2011 Gardening Resolutions – Check-Up

December means it’s time to look back across the past 12 months to see how much progress has been made on integrating the inner gardener’s 2011 resolutions into the garden sanctuary. It’s a good way to stay on track with those gardening hopes and dreams and come up with some new resolutions next month.
  • The unfinished, or never-started, projects from 2010. The fallen cherry tree was removed from my rhododendron patch and sawn up into boards. While the tree cutters were here, we had them fell some dead trees and high-limb others.
  • Unplanned projects. When the tree-cutters dropped one on my rustic cedar fence, the undergardener repaired it, and added a new section that fulfilled a long-ago promise.
  • We added a 65-inch bass wind chime in early spring and have enjoyed listening to it hum the sound “Om” all year.
  • Our major project for this year, the expansion of the deer exclosure including a gate across the driveway, has been completed. We decided to leave the gate as-is, because it’s nearly invisible.

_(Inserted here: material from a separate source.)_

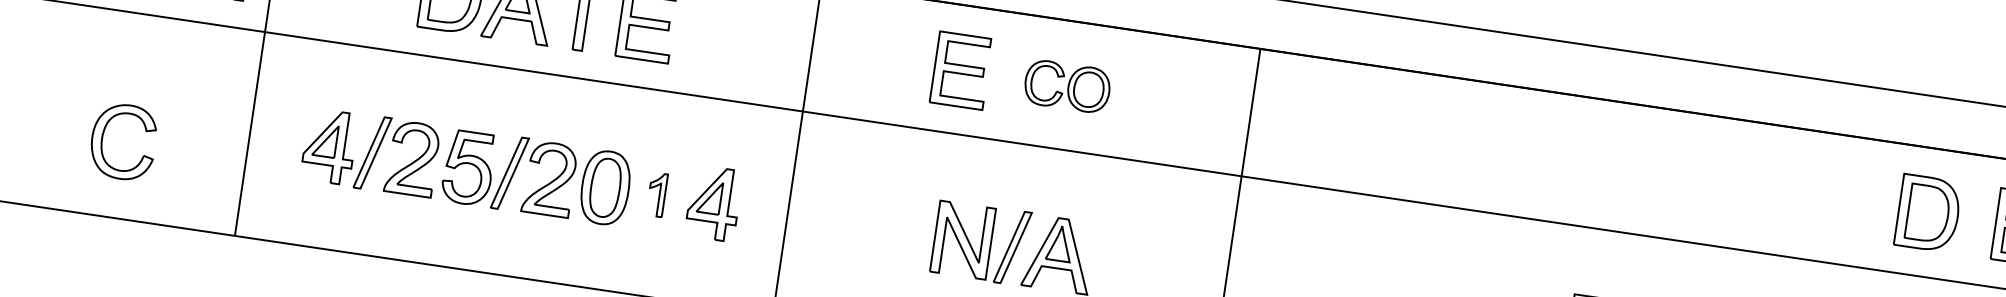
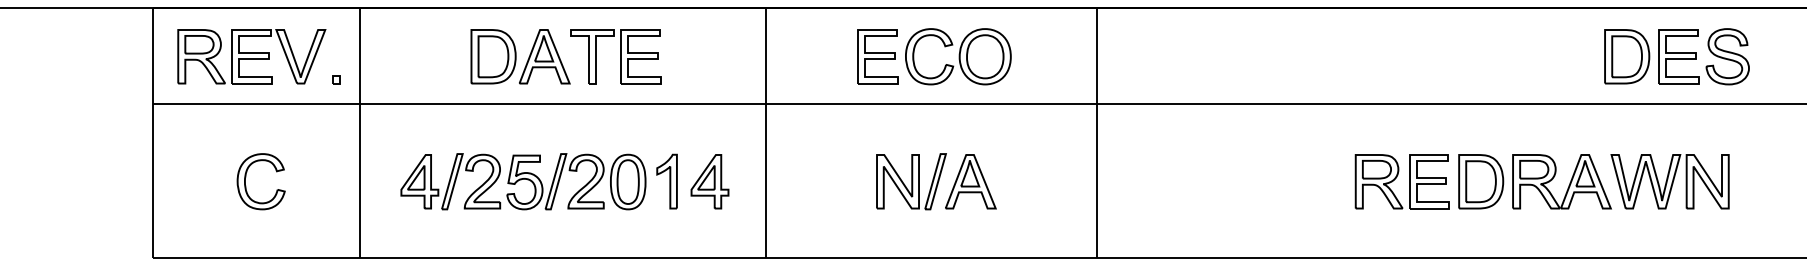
part: (1067, 86) -> (958, 56), size x1.67
part: (104, 133) -> (246, 177), moved
part: (656, 194) -> (666, 181), size x1.67
part: (1928, 213) -> (1627, 56), moved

  • New plants installed this year. We replaced the blue globe thistles in front of the propane tank screen with sea holly in the fall. Their size should be more appropriate for the space. We planted ‘Lavendar Lassie’ climbing roses and Clematis ‘Cassis’ to sprawl over the pillars that flank either side of the screen.
  • For what seems like the hundredth time, I added two creamy-white Digitalis plants to the white and fern garden. They have survived so far, and their neat, compact whorls are ready to grow come spring.
  • The blue garden and the berm got ahead of me in mid-June and I never caught up. My   three-year-old gentian plants have weathered several hard frosts and are still blooming  valiantly. They’ve held their flowers for over two months, now.
  • The new "courtyard" seating area out front is in its winter mode and looks a little stark,  but without the deer being able to nibble the ferns, I’m expecting a thick, lush look once  spring arrives.
  • The mass bulb planting planned along the driveway was postponed until next year, due to exceptionally wet and warm weather this fall. 
  • We also put in some field-trial plants -- four 'North Pole' Arborvitae just inside the exclosure for privacy screening, together with four field-grown White Cedars -- plus two Oso Easy 'Honey Bun' landscape roses and two "Snow Day Surprise' Pearl Bush shrubs.
Each year, we generally set aside time between Thanksgiving and New Year’s to catch our breath, put our feet up, and start dreaming about what gardening resolutions we want to set for the coming year. I invite you to do the same.